L’hiver est dur. Antoinette, en dépit de sa grossesse qui avance rapidement, ne manque pas une journée de travail car la clientèle est de plus en plus nombreuse et exigeante. De la vitrine avant du magasin, elle regarde, en ce mois de mars 1939, l’épaisse neige qui tombe à gros flocons et qui bloque toutes les rues. Cela lui donnera un petit répit, car les équipes de la Ville, munies de leurs longues « grattes » en bois de couleur rouge tirées par des chevaux et les nombreux hommes équipés de grosses pelles, ne réussiront pas à déblayer le milieu de la rue avant 3 jours, laissant derrière eux d’immenses tas de neige de plus de 6 pieds de hauteur en bordure des trottoirs.

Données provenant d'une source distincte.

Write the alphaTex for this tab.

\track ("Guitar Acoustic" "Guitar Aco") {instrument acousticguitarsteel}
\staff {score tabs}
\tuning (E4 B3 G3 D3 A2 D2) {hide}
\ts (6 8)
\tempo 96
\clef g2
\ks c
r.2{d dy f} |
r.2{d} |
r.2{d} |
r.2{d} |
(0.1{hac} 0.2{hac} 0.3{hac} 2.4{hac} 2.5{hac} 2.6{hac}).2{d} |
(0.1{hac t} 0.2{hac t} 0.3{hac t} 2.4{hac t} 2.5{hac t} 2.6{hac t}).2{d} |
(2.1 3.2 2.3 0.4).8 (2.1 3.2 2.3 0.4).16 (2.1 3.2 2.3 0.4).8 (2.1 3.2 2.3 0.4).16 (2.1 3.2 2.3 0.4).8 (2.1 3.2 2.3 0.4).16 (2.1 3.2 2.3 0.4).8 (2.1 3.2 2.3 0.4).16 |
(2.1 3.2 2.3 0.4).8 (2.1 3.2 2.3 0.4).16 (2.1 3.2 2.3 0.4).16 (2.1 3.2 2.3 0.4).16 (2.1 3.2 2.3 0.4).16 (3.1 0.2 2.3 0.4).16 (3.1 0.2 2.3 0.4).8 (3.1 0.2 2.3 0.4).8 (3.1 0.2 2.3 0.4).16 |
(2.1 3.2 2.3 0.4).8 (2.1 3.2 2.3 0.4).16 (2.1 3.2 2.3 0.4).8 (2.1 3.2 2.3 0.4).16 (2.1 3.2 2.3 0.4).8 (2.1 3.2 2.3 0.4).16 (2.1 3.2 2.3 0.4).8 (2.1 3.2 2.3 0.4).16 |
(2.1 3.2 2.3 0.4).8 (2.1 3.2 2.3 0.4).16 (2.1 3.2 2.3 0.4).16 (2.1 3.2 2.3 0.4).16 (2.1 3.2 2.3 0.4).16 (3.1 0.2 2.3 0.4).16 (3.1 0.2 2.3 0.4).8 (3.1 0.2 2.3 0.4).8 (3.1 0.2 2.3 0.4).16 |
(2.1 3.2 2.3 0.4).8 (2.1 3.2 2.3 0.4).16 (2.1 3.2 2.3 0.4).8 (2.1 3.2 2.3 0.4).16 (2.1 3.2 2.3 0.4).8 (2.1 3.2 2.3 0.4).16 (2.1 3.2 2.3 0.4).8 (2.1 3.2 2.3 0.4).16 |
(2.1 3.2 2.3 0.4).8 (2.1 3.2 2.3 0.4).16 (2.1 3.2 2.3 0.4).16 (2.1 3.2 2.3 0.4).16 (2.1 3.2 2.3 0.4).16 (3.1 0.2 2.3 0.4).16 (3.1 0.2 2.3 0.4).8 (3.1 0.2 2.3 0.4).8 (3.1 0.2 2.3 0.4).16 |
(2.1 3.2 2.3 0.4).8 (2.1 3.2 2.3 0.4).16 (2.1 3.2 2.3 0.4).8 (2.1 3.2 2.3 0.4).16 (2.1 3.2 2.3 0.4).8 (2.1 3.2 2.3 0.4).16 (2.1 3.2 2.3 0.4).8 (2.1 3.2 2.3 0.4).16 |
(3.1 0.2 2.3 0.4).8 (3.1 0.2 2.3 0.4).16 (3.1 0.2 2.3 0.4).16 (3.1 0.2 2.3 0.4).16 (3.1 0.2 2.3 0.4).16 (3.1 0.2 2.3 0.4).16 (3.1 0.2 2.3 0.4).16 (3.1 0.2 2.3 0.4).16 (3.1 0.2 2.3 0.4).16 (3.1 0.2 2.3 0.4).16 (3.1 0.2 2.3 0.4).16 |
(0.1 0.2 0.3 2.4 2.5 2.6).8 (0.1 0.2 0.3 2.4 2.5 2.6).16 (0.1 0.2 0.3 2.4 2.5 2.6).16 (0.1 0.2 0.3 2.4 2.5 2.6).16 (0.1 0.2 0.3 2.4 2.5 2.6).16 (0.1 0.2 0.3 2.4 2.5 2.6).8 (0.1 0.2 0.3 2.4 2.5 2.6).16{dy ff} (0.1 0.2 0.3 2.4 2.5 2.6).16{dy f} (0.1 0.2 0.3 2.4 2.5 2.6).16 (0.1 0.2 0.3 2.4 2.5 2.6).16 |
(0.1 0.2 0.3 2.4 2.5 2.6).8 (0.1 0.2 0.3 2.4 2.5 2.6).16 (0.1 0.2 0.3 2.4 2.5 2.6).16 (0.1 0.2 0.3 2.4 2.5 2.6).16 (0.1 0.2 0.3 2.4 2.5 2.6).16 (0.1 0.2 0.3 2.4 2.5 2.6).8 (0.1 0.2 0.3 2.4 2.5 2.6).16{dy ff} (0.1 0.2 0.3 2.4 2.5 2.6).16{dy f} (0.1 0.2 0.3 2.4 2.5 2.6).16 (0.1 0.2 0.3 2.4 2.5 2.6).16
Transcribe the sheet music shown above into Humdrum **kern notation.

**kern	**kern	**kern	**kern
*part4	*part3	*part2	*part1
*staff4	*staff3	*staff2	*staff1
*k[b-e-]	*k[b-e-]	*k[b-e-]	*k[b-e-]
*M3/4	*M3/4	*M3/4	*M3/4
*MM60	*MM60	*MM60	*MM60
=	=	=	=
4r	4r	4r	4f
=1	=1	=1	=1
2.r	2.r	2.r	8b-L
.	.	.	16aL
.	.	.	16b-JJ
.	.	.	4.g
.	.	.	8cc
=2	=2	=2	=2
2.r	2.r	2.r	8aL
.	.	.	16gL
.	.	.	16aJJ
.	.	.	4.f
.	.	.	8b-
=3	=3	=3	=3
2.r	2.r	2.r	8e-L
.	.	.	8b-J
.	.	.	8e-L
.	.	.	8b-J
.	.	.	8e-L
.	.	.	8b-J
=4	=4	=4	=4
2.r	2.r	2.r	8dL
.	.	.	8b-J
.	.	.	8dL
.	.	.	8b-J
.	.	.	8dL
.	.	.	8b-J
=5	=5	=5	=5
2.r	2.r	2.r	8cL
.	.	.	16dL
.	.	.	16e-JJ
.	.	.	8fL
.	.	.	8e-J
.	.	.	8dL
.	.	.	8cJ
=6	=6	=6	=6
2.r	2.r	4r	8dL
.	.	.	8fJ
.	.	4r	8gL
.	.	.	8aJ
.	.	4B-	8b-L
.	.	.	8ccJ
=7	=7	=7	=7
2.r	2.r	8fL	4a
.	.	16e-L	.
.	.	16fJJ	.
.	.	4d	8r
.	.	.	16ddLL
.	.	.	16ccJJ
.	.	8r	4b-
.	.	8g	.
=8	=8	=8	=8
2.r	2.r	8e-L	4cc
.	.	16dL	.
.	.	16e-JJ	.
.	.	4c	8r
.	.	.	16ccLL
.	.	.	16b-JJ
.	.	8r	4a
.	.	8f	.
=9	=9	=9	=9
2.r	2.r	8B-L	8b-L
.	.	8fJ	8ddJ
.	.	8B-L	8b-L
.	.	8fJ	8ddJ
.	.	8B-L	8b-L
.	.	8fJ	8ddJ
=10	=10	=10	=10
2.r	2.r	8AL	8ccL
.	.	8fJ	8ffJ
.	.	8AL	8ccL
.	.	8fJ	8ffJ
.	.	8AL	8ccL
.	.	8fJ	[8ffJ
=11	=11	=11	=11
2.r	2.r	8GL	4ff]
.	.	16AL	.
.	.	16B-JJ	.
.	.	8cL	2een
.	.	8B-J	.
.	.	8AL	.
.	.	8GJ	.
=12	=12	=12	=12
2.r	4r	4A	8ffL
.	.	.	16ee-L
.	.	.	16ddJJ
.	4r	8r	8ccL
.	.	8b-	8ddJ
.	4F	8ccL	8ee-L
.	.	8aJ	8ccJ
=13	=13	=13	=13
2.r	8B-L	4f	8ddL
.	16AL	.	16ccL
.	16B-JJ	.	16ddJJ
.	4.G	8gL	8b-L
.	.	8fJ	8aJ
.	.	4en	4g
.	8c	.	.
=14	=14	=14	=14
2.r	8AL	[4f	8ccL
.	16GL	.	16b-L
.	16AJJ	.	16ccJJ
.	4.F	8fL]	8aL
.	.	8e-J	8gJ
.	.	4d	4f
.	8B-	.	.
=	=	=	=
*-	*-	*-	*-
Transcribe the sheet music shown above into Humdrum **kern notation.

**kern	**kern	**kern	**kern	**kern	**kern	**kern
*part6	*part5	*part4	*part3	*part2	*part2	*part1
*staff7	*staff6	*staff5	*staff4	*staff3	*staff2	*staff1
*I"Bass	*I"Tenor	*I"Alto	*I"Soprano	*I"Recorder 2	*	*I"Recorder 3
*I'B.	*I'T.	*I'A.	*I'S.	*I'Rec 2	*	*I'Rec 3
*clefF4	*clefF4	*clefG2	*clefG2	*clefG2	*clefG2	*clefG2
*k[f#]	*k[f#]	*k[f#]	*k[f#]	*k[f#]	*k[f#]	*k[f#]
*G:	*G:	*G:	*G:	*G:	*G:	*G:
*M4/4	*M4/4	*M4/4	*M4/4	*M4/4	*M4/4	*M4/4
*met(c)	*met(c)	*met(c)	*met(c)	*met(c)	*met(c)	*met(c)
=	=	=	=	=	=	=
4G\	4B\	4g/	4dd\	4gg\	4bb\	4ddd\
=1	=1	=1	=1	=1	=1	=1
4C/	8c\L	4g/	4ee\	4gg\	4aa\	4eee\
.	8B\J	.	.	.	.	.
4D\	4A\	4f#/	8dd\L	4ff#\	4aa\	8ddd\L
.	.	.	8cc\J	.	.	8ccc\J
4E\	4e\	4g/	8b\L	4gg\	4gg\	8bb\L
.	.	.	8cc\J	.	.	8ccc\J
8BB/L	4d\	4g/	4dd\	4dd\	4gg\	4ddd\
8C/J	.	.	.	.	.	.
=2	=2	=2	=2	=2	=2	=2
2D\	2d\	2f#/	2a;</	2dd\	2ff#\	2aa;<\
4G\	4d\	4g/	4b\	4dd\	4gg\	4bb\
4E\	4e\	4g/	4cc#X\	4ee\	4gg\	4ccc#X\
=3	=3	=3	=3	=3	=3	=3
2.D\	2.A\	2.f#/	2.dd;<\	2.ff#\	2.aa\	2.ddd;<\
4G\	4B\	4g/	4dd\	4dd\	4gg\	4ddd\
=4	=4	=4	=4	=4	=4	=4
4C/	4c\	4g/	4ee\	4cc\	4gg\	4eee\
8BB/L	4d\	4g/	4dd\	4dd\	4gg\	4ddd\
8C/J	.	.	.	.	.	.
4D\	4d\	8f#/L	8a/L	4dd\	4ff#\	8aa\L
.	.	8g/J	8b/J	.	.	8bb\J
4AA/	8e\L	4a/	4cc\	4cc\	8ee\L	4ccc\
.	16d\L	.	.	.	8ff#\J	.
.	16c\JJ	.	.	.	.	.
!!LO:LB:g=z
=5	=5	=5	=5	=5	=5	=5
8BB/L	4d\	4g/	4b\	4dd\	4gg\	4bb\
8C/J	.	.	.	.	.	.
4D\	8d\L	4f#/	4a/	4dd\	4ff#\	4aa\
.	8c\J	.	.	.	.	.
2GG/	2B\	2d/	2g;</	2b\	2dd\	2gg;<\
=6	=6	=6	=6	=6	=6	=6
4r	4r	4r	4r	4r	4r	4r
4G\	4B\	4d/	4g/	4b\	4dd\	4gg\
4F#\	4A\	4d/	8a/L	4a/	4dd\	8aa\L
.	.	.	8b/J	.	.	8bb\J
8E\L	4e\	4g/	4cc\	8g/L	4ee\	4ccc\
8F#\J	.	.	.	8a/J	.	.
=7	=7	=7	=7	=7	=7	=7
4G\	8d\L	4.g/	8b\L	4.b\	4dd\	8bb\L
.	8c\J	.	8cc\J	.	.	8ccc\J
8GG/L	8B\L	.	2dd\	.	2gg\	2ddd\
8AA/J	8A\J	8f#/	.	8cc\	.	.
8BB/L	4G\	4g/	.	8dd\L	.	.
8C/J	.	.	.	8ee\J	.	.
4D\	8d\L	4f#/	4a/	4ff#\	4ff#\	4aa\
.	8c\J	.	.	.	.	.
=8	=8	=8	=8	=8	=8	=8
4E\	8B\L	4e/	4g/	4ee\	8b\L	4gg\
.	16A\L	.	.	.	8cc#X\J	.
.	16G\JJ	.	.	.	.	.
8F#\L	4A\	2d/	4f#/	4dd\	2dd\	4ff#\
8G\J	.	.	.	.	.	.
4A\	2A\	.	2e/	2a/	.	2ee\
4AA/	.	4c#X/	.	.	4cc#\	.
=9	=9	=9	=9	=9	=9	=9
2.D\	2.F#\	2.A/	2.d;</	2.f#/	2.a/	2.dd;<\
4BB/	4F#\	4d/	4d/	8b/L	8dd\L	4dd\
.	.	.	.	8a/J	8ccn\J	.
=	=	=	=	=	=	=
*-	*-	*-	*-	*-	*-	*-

La bête noire des chauffeurs d’autobus.
Antoinette se rend chez elle à pied. Elle se repose, pense à son bébé, puis s’occupe de ses garçons et des devoirs de Jean-Claude. Elle se laisse aller à rêver à l’été, durant lequel elle ne travaillera pas, à Pointe-Calumet où elle séjournera tout le mois d’août, en compagnie de ses garçons et du petit dernier, qu’elle nomme déjà Adhémar, le prénom de l’oncle Bibeau.
La tempête terminée et les rues de nouveau praticables, elle revient au travail, avec encore plus d’ardeur. En avril, elle aide Jean-Claude pour sa première communion, « le plus beau jour de sa vie » comme elle dit et reçoit toute la famille à la maison, après la cérémonie à l’église. Elle n’arrête pas, toujours debout, car son métier l’oblige. Elle se dépense, se fatigue, commet des imprudences et tout cela jusqu’au 31 mai où tout à coup, en plein travail, elle ressent de vives douleurs au ventre et s’effondre. Charles-Émile appelle le Dr Archambault, qui arrive à toute vitesse. Il s’occupe d’elle, la calme et constatant que les douleurs persistent et qu’elle n’a pas perdu ses eaux, il propose de l’amener sur-le-champ à l’hôpital. Antoinette refuse, car elle veut accoucher dans son lit, comme elle l’a fait les autres fois. Elle n’a pas confiance dans les hôpitaux.
Mais le bon docteur insiste. N’ayant pas ses entrées à l’hôpital du Christ-Roi de Verdun, il choisit l’hôpital des Saints-Anges de Lachine, à six milles de chez eux. Elle n’a pas le choix et se retrouve, une heure plus tard, à l’hôpital dans une chambre à 6 lits. Elle se sent mal, ses douleurs sont plus fortes. Finalement, après de longues heures, elle accouche d’Adhémar. Il est mort-né, étranglé par son cordon ombilical. Elle est exténuée. N’entendant pas de pleurs, elle s’informe, mais c’est le silence autour d’elle. « Non, non, ce n’est pas possible, non, non … » s’écrie-t-elle. Elle supplie, ne sait plus où elle est. Dans sa crise, elle est envahie par les remords et l’incompréhension. Tant d’injustice! Puis, la haine de son métier, de son salon et de ses clientes. Tout y passe. Elle les tient responsables de la mort de son bébé. Même le curé et la « dépression » sont pris à partie.
Elle finit par se calmer et pleure doucement en pensant que son bébé ne pourra pas être baptisé. La fatigue a raison d’elle et l’emporte dans un profond sommeil. Charles-Émile, pour sa part, impuissant devant ce drame et perturbé, reste avec elle. Il ne sait que dire. Quelques jours plus tard, elle quitte l’hôpital, épuisée et désemparée. Elle rentre chez elle et retrouve ses garçons qui lui redonnent espoir. Tout doucement, elle revit. Mais elle n’oublie pas. Ses meilleures clientes viennent lui rendre visite pour la consoler.
Elle reprend ses forces… lentement. Charles-Émile, qui s’occupe de Jean-Claude et de Pierre-Paul, les amène voir passer, sur la rue Sherbrooke près d’Atwater, le cortège du nouveau roi George VI, en visite au Canada, avec la reine Elizabeth et leurs jeunes filles Elizabeth et Margaret. Ils sont parmi une immense foule, très dense, qui s’amasse le long du trajet. Ils doivent se contenter de regarder les membres de la famille royale avec l’aide de périscopes individuels en carton aux couleurs de la Grande Bretagne, achetés par leur père auprès de vendeurs itinérants.